To: shareholders of AB LINAS

Report on the audit of the financial statements of AB LINAS and of the consolidated financial statements of the Group

Opinion

We have audited the financial statements of AB LINAS (hereinafter - the Company), and of the consolidated financial statements of AB LINAS and its subsidiary UAB Lino apdaila (hereinafter the Group), which comprise the statement on financial position of the Group and of the Company as of 31 December 2021, the income statement and the statement of other comprehensive income of the Group and the Company for the year then ended, the cash flow statement of the Group and the Company, the statement on changes in equity of the Group and the Company, Notes to the financial statements, including a summary of significant accounting policies.

In our opinion, the accompanying financial statements of the Group and of the Company present fairly, in all material respects, the financial position of the Group and the Company as of 31 December 2021, the financial performance results of the Group and the Company for the year then ended, and the cash flows of the Group and the Company in accordance with the International Financial Reporting Standards as adopted by the European Union.

# ASSIGNED TASK 1
Please list every component that the audit report says the audited financial statements comprise.
# ASSIGNED TASK 2
Answer these from the audit report:
(a) What is the name of the subsidiary of AB LINAS?
(b) As of what date is the financial position presented?
(c) In accordance with which standards do the financial statements present the Group's and the Company's figures fairly?

# DATA
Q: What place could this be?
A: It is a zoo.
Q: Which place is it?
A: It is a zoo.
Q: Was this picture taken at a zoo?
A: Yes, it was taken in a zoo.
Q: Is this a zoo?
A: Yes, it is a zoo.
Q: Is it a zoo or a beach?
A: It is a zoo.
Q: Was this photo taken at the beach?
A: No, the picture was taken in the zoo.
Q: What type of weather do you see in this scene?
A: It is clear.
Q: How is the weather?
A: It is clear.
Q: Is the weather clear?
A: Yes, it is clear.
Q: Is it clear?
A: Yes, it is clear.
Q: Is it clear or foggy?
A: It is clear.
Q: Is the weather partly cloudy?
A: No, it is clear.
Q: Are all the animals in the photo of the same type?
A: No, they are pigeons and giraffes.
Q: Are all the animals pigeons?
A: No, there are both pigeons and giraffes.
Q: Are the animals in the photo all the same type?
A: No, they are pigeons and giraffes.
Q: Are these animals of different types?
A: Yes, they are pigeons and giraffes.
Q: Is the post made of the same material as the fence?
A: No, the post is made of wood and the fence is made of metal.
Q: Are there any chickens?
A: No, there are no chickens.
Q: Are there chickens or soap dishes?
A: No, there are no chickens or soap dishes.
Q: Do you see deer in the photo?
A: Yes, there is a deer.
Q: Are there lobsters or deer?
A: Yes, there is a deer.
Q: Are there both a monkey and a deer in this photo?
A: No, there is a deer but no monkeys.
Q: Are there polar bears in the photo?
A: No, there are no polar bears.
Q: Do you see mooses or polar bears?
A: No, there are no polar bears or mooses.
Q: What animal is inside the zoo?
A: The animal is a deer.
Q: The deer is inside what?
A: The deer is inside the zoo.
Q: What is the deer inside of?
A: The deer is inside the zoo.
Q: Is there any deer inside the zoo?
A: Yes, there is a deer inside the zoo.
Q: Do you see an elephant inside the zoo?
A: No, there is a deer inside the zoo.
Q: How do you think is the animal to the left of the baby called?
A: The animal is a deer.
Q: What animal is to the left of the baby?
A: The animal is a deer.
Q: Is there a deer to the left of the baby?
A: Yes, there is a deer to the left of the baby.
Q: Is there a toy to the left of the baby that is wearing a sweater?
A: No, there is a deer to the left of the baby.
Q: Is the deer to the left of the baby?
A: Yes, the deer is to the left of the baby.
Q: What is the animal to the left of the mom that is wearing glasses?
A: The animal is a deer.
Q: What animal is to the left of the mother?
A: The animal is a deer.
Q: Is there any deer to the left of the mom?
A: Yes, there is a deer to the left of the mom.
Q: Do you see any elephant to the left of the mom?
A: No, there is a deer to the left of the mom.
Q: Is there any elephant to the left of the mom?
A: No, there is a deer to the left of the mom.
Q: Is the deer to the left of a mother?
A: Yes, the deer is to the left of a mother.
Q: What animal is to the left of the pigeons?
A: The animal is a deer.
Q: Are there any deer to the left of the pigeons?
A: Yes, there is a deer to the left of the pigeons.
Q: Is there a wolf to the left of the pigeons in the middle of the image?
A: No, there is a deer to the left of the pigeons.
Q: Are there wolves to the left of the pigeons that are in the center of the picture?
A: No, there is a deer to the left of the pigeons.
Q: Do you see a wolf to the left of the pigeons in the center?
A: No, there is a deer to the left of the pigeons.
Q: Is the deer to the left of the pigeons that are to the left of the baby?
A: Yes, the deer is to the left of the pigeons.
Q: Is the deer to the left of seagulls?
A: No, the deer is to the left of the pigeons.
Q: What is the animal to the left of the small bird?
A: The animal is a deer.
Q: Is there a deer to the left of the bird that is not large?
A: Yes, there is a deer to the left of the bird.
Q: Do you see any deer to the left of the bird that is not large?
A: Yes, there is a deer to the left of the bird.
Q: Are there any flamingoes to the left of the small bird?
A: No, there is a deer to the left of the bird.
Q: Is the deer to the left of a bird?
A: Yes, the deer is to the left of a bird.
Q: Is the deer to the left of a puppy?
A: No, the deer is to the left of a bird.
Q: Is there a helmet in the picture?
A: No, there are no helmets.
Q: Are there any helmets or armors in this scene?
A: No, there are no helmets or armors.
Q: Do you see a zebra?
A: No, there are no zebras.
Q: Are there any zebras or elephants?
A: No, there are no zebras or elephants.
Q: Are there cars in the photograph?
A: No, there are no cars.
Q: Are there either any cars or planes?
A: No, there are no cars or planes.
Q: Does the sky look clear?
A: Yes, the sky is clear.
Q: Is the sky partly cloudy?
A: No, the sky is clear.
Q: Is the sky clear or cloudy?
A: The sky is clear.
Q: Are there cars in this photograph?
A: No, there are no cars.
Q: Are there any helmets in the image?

# EXERCISE RESULT 1
- the statement on financial position of the Group and of the Company
- the income statement of the Group and the Company
- the statement of other comprehensive income of the Group and the Company
- the cash flow statement of the Group and the Company
- the statement on changes in equity of the Group and the Company
- Notes to the financial statements, including a summary of significant accounting policies

# EXERCISE RESULT 2
(a) UAB Lino apdaila
(b) 31 December 2021
(c) The International Financial Reporting Standards as adopted by the European Union